Before their tee shots, all players must stake a certain amount (usually $1) and agree upon the scoring type - net or gross - and whether or not handicaps will be allowed. It’s essential to have someone keeping the score for each participant.

The next step would be to determine the value of each skin. Each hole is usually worth $1, but if you’d like to liven things up, you can gradually increase the value of the hole as the game progresses.

Now, the goal of each player or team is to score better than others with a pair or better on as many holes as possible. If it’s a tie, the value carries over to the next hole, doubling the price; skins can keep mounting up until there is an outright winner, which adds to the pressure and excitement.


What screams “gambling” louder than Vegas? Named after the world’s capital of gambling, this golf variant is perfect for those into high stakes and high-intensity games. Vegas asks for two-player teams and has a unique scoring system. Prior to the game, teams should set their wager amounts per point, usually somewhere between $0.1 and $2.

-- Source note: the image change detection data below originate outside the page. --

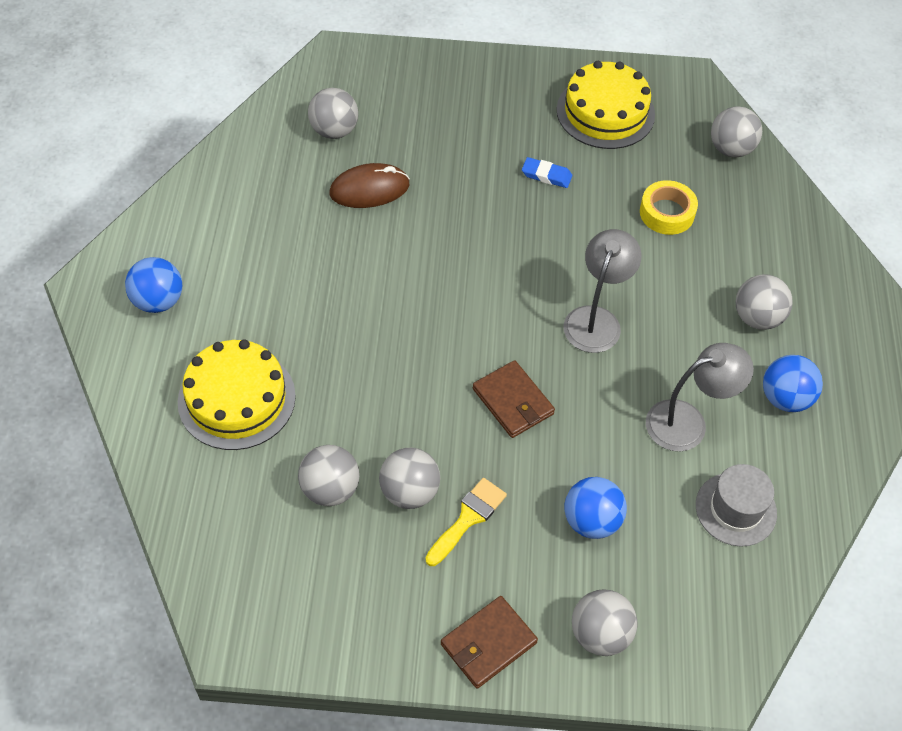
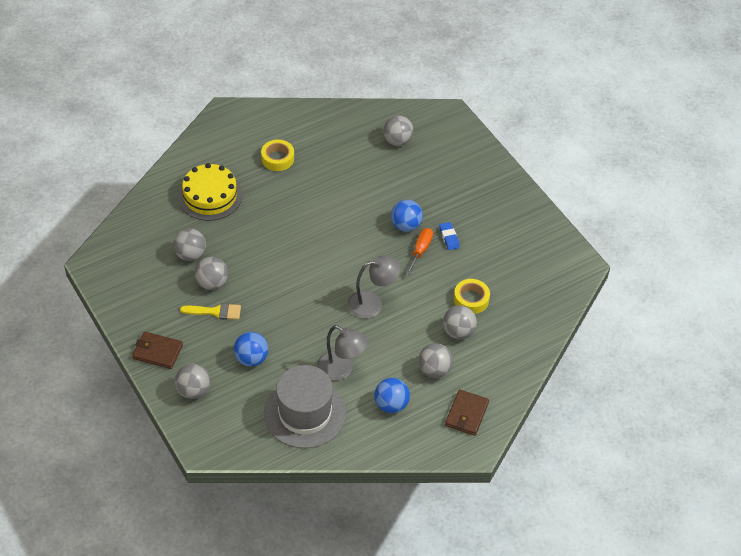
camera: 55 degrees right, 5 degrees down
(158, 301) = (238, 139): blue ball -> blue ball (406, 226)
(241, 276) = (277, 158): none -> yellow tape
(369, 189) = (373, 174): brown mouse -> none
(513, 401) = (294, 295): brown wallet -> brown wallet (466, 414)
(544, 216) = (420, 250): none -> orange screwdriver
(605, 112) = (518, 240): yellow cake -> none
(731, 149) = (545, 306): grey ball -> grey ball (458, 332)
(736, 509) = (305, 413): grey hat -> grey hat, size x1.71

Once the match begins, you can throw traditional maths out of the window. Instead of adding up the scores of team players, Vegas asks for pairing them. For example, if each team member scores four, the total score of the team is not 8, but 44. If one scores 5 and the other one 4, they get 54. The amount of money a team gets is calculated by subtracting the higher and lowered paired scores. In our example, the first team would win 10 points.

Hitting double figures can result in huge losses, so it’s always prudent to agree on a cap on total losses and stakes. We recommend playing with nickels, dimes, quarters, or similar amounts of money to avoid breaking the bank.

The Bottom Line

The long history of golf has given rise to many variations of the game, with differing numbers of players, stakes, and scoring systems. Incorporating betting elements in a game of golf brings more than an adrenaline boost; it allows less-skilled players to enjoy the competition and level up their performance. And there’s no need to play for high stakes; a round of drinks can do just fine.